Reinforcement learning :

-One of the 3 ML paradigms

-Agent: Learner and decision maker

-Environment: Everything outside agent with which agent interacts

-Agent interacts with environment to find itself in new scenario

-Goal is to maximize a reward function over time

Deep Q-learning :

-This addresses the limitation of Q-learning.

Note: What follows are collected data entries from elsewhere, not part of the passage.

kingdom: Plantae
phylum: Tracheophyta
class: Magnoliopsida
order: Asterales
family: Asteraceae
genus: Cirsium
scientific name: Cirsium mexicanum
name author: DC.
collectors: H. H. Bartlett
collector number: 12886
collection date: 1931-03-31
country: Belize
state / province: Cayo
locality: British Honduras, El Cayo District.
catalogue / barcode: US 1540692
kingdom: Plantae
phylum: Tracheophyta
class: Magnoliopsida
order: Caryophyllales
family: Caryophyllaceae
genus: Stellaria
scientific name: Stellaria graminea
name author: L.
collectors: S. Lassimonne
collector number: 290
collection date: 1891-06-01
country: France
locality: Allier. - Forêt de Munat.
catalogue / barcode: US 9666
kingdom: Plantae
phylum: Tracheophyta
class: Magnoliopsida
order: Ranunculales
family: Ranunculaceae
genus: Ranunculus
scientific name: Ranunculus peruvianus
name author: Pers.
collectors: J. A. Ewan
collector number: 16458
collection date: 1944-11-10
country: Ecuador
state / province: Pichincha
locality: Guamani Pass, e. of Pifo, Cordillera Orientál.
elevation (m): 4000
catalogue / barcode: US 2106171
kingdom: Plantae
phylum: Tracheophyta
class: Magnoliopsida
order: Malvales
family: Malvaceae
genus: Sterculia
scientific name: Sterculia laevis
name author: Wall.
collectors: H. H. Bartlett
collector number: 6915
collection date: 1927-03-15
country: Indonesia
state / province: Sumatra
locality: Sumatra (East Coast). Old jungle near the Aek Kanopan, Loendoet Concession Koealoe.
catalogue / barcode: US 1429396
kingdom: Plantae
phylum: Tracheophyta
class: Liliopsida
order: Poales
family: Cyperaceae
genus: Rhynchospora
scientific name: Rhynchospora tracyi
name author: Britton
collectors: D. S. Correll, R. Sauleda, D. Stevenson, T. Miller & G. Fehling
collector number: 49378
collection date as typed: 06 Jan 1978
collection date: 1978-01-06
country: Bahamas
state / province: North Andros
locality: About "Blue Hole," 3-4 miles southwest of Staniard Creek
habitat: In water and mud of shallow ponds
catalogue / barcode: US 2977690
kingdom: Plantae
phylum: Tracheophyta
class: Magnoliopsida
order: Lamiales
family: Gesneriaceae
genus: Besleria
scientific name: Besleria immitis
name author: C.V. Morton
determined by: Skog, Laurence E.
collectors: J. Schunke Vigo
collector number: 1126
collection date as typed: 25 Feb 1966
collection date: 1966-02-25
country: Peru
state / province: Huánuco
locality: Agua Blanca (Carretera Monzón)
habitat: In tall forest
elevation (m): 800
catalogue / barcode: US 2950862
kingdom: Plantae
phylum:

-Aim of DQN is to train a deep neural network to approximate the Q-value function and predict Q values of each state action pair.

Assignment 2:

  • To develop a DQN model and q-leanring agent to predict whether the stock price would go up,down or would remain sideways on the t^th day on the basis of given stock prices till (t-1)th day and maximise profit over a period of 2 years.

Dataset :

-2009 January-2017 December data for training and then the 2018 January-2019 December data to do the test.

Profit :

  • My agent earned a profit of Rs. 2300 on investment of Rs. 20000 on the stocks of CISCO SYSTEMS INC.